I'll admit that 'some amount less than the $38,000.00 is in everyone's interest' is not in our best interest
We are a shoe string operation and that $ went straight to rent
It was never in the account for more than 48hours
We do not carry a cushion balance
There are always more horses than $
especially in the last few years
The thought that we would have to return
contributions because our donor went bankrupt
is terribly frightening in this economy
Thank you for your time tho!
I empathize with your plight. I think your non profit is commendable for the work it does.

Unfortunately there is no way to protect yourself in the future. There is no way to know what financial wows the donors are having. It is the luck of the draw.

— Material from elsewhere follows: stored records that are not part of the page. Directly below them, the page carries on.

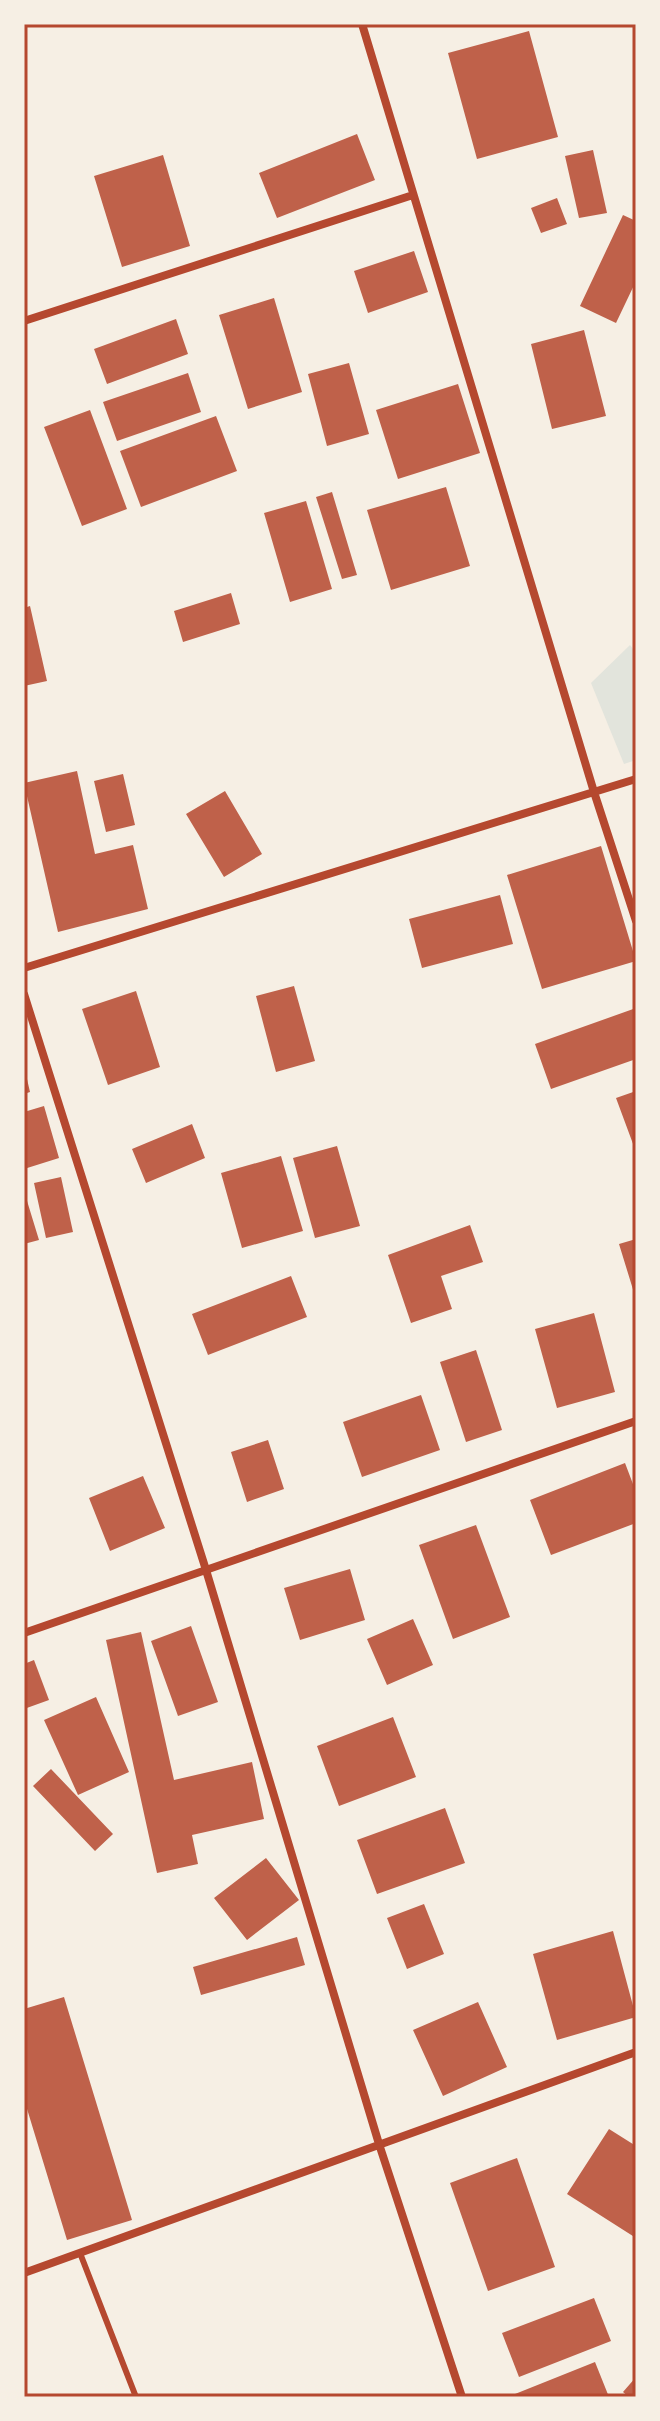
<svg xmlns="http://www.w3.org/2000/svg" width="660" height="2421" viewBox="0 0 660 2421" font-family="Rubik,sans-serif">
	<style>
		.green { fill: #e2e4dc }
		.building { fill: #bf614a }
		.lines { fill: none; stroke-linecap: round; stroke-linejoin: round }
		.service { stroke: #b5482f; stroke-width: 6 }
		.minor { stroke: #b5482f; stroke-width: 8 }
		.neatline { fill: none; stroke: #b5482f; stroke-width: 3 }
	</style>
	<rect width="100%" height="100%" fill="#f6efe4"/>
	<path class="green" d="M630,645l6,8v107l-12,4 -33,-81z"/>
	<path class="building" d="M529,31l29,106 -81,22 -29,-106z
		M357,134l18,46 -98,38 -18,-45z
		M593,150l14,63 -28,5 -14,-62z
		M163,155l27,91 -68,21 -28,-91z
		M557,198l10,26 -26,9 -10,-25z
		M623,215l13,6v60l-20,42 -36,-17z
		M414,251l14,41 -60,21 -14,-42z
		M274,298l28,94 -54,17 -29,-94z
		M176,319l12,35 -81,30 -13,-35z
		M584,330l22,86 -54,13 -21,-85z
		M349,363l20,71 -42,12 -19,-72z
		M188,373l13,39 -84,29 -14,-39z
		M458,384l22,69 -82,26 -22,-69z
		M90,410l37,99 -45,17 -38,-99z
		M216,416l21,55 -96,36 -21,-56z
		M446,487l24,79 -79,24 -24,-80z
		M332,492l25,83 -15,4 -26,-82z
		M306,501l26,88 -42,13 -26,-89z
		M231,593l9,31 -57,18 -9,-31z
		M30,606l17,75 -23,5v-78z
		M77,771l18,83 38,-9 15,64 -90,23 -34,-149z
		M123,774l12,51 -29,7 -12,-51z
		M225,791l37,63 -38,23 -38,-63z
		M601,846l35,115 -94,28 -35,-114z
		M500,895l13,49 -91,24 -13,-49z
		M294,986l21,75 -39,11 -20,-76z
		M136,991l24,76 -52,18 -26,-76z
		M636,1008v51l-85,30 -16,-45z
		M24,1066l6,26 -6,2z
		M636,1091v61l-20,-54z
		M44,1106l15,52 -35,11v-57z
		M192,1124l13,34 -59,25 -14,-34z
		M337,1146l23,80 -45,12 -22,-80z
		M281,1156l22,75 -61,17 -21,-75z
		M61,1177l12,55 -27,6 -12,-55z
		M24,1191l15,49 -15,4z
		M470,1225l13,37 -42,14 11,33 -41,14 -23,-68z
		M636,1239v57h-1l-16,-52z
		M291,1276l16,41 -99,38 -16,-41z
		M594,1313l21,79 -58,16 -22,-79z
		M476,1350l26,80 -36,12 -26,-80z
		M421,1395l19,55 -78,27 -19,-55z
		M268,1440l16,49 -37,13 -16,-50z
		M625,1463l11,29v31l-85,32 -21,-55z
		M143,1476l22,52 -55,23 -21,-53z
		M476,1525l34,92 -57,22 -34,-94z
		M350,1569l15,51 -65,20 -16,-52z
		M413,1619l20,46 -46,20 -20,-46z
		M191,1626l27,76 -40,14 -27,-75z
		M141,1632l33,148 78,-18 12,57 -72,16 6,29 -41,9 -51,-233z
		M34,1660l15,40 -25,9v-45z
		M96,1697l33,75 -51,23 -34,-75z
		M393,1717l23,60 -77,29 -22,-60z
		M51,1769l62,65 -18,17 -62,-65z
		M445,1808l20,55 -88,31 -20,-54z
		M266,1858l33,42 -52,40 -33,-42z
		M424,1904l20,50 -37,15 -20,-51z
		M613,1931l23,86 -79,23 -24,-86z
		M297,1937l8,28 -104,30 -8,-28z
		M64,1997l68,223 -65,20 -43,-141v-90z
		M478,2002l29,65 -64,29 -30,-66z
		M609,2129l27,17v92l-69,-44z
		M517,2158l38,109 -67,24 -38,-108z
		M594,2298l17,43 -92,36 -17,-44z
		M595,2362l14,35h-93l-1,-3z
		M636,2377v20h-7l-6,-5z"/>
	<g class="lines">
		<path class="service" d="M80,2253l56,144"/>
		<path class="minor" d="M362,24l232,768 42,129
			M24,321l389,-126
			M24,968l612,-189
			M24,994l182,576 173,574 83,253
			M24,1633l612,-212
			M24,2273l612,-221"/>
	</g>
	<rect width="660" height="2421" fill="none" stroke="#f6efe4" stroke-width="52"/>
	<rect x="26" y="26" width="608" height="2369" class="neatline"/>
</svg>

When you meet with the attny you might want to discuss folding the current non profit and opening a new one. One strategy is to put the current non profit into a Chapter 7 and then form a new non profit. The new non profit can offer to purchase all of the assets (no matter how small or large) from the Chapter 7 Trustee. This purchase would be "free and clear" of all creditors, including the Chapter 11 Estate. This might be a cheaper approach and one that I have used in my district but, admittedly not under your unique set of circumstances.
You are not actually involved in the fraudulent activities done by your donor, and you can easily convince this to the court of law.You have just received the donations, and it is not a crime.Thus, there is no cause of worry to you.